Opinion
No. C 11-1869 PJH (PR)
11-14-2011
EUGENE ALLEN, Petitioner, v. MARTIN HOSHINO, Chairman, Board of Parole Hearings, Respondent.
ORDER DISMISSING
PETITION FOR FAILURE TO
EXHAUST
Petitioner, a California state inmate, has filed a petition for writ of habeas corpus pursuant to 28 U.S.C. § 2254. He has paid the filing fee.
The petition attacks denial of parole, so venue is proper in this district, which is where petitioner is confined. See 28 U.S.C. § 2241(d).
BACKGROUND
Petitioner was convicted in 1972 of first degree murder. He was sentenced to prison for seven years to life. This petition is directed to a denial of parole on November 30, 2010.
DISCUSSION
Petitioner asserts that two federal judges, one from this district and one from the Eastern District, in 2007 announced that they would "soon set up a two judge panel to begin presiding over parole hearings . . . ," because of persistent due process violations by the Board of Parole Hearings. Pet. at 7. He says that the panel was not instituted only because the BPH promised to mend its ways, that it has not done so, and that his hearing violated due process. He concedes in the petition that he has not presented his claim to the state courts, but asserts that he is not required to because he is asking for "a parole hearing in front of a Judge panel. . . ," and only a federal court can order that. Pet. at 8.

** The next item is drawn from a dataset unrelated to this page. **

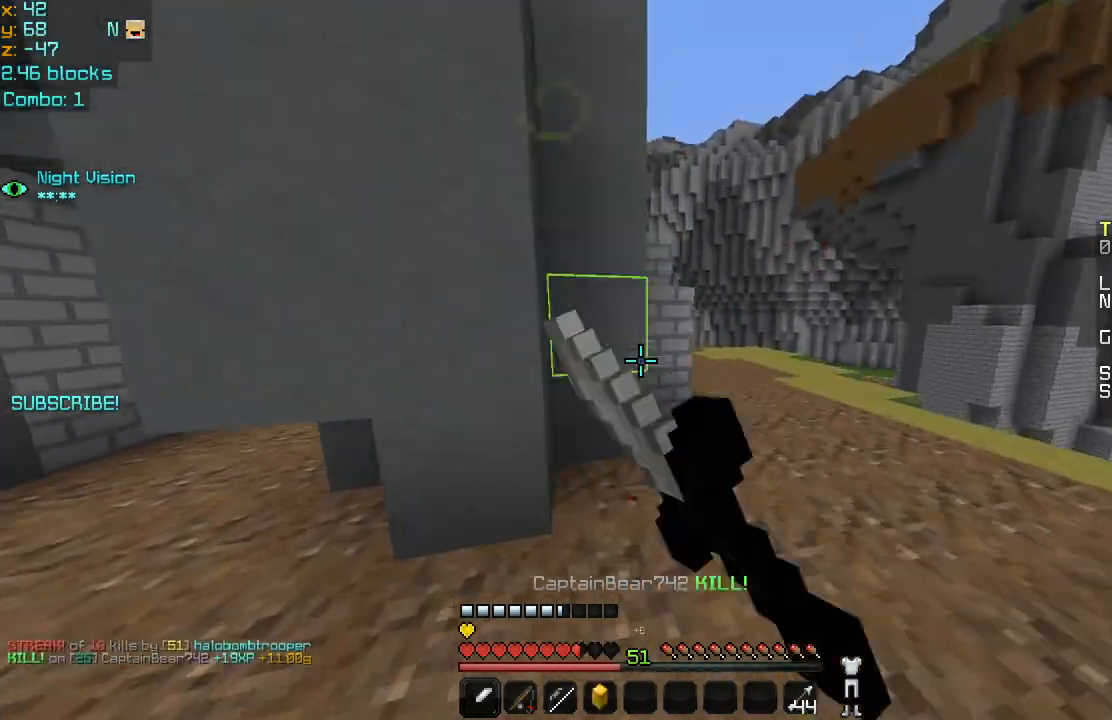
{"keys": ["right", "up"], "mouse": [], "events": [[40, "mouse_left", "down"], [120, "mouse_left", "up"], [280, "right", "down"]]}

The court is not aware of the "two judge panel" proposal to which petitioner refers, but in any event he concedes it was never implemented, so it is irrelevant here. What is relevant here is that the court cannot grant habeas relief of any sort unless petitioner has first exhausted his constitutional claims by presenting them to the highest state court available. See 28 U.S.C. § 2254(b),(c); Granberry v. Greer, 481 U.S. 129, 133-34 (1987). This petitioner concedes he has not done. The petition must be dismissed.
CONCLUSION
The petition is DISMISSED. Petitioner's motion for an order transferring him to Marin County to prepare for a new parole hearing (document number 3 on the docket) is DENIED as moot.

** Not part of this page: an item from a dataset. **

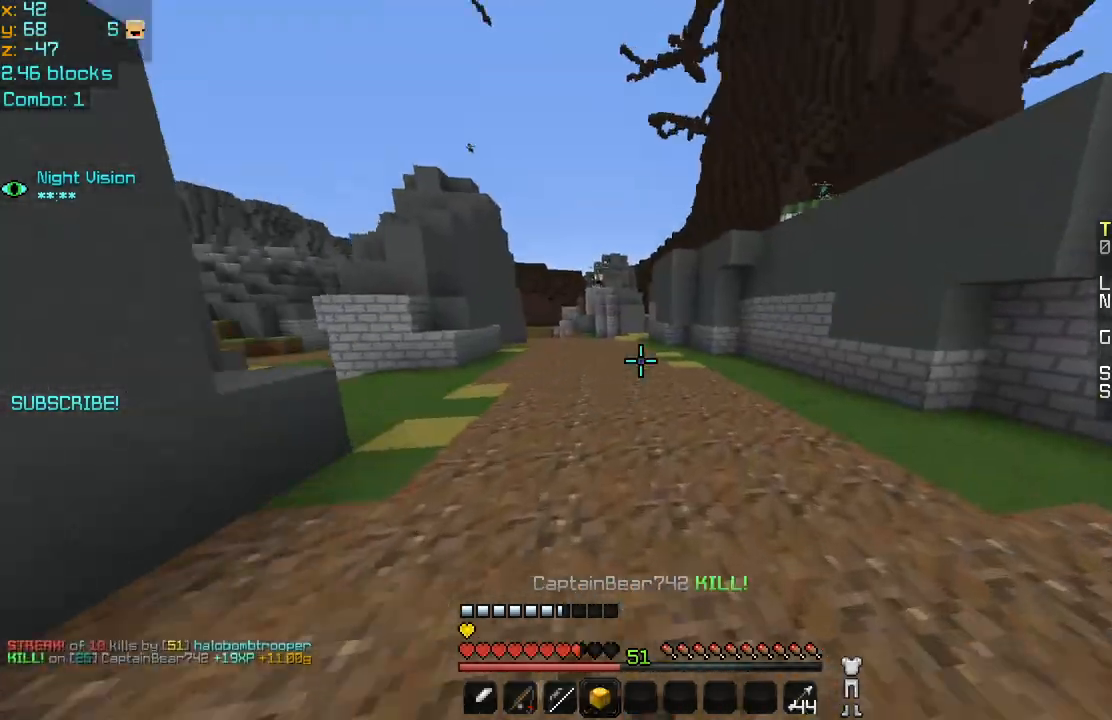
{"keys": ["up"], "mouse": [], "events": [[240, "right", "up"]]}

Because reasonable jurists would not find the court's ruling debatable or wrong, a certificate of appealability ("COA") is DENIED. See Rule 11(a), Rules Governing § 2254 Cases, 28 U.S.C. foll. § 2254; see also 28 U.S.C. § 2253(c) (COA requirement); Slack v. McDaniel, 529 U.S. 473, 483 (2000) (standard). Petitioner is advised that he cannot appeal the denial of a COA, but he may ask the court of appeals to issue a COA under Rule 22 of the Federal Rules of Appellate Procedure. See Rule 11(a), Rules Governing § 2254 Cases.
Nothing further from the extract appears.